Nurani, yang halus dan sadar, menuntun teknologi untuk tidak lepas dari kemaslahatan.
Dalam semangat tajdid (pembaruan), pendidikan Islam mesti berani membuka ruang dialog dengan sains, filsafat, dan budaya digital tanpa takut kehilangan jati diri. Dalam semangat tawasuth (moderat), ia mesti menjembatani polarisasi antara teks dan konteks, antara tradisi dan inovasi.

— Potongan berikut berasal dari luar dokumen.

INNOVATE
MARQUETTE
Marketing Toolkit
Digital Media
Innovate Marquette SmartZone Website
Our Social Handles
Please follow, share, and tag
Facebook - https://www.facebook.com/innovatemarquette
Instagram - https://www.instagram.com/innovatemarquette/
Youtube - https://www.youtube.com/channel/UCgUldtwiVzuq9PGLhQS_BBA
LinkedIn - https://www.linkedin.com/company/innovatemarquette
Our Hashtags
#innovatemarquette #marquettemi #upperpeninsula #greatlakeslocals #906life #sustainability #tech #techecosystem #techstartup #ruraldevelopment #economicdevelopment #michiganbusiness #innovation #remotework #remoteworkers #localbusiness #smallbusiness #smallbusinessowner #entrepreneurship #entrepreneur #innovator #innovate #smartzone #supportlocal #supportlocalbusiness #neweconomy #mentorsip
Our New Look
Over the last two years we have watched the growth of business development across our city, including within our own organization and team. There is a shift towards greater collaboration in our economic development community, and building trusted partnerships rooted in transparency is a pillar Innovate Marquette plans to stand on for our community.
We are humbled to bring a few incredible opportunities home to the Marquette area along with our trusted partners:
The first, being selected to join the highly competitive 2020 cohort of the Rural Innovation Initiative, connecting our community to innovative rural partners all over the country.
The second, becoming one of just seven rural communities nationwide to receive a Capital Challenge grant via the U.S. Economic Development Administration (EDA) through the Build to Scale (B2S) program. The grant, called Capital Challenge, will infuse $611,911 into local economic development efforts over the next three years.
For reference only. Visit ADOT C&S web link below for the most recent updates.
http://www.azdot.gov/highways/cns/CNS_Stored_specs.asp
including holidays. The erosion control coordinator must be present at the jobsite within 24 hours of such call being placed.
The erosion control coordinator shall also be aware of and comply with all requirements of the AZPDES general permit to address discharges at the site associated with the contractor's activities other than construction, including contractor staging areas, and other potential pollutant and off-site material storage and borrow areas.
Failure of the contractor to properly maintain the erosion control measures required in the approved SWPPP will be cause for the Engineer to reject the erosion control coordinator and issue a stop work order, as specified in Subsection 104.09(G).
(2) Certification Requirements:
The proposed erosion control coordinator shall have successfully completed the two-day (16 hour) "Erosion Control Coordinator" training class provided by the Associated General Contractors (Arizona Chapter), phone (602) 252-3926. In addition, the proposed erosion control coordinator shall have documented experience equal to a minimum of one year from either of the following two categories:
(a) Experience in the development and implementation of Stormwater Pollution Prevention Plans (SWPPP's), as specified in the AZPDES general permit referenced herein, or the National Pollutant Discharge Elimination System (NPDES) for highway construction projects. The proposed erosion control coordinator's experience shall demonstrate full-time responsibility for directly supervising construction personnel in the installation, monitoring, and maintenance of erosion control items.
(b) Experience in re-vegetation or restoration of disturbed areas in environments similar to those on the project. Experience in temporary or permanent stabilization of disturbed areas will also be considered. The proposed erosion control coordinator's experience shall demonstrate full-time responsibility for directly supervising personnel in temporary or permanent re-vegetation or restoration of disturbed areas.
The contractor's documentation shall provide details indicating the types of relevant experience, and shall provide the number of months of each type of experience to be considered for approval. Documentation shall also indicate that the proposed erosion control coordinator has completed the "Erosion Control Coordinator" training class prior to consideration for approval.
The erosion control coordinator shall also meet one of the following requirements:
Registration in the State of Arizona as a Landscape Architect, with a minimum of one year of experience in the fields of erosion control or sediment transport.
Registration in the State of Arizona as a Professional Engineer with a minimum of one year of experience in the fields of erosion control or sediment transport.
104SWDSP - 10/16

Membangun Lentera dari Timur
Pendidikan Islam adalah lentera yang seharusnya tak pernah padam. Di tengah gelombang teknologi yang kadang menggulung nilai-nilai spiritual, pendidikan Islam justru dipanggil untuk menyinari arah. Sebab di tengah Revolusi 5.0, manusia kembali mencari makna, bukan hanya kecepatan. Mencari hikmah, bukan hanya data. Dan mencari ruh, bukan hanya sistem.
Maka, jika pendidikan Islam mampu menafsir ulang misinya, memperkuat substansi dan memperluas metode, ia tidak hanya akan bertahan. Ia akan menjadi mercusuar bagi peradaban baru: peradaban yang berteknologi tinggi namun tetap berakhlak mulia.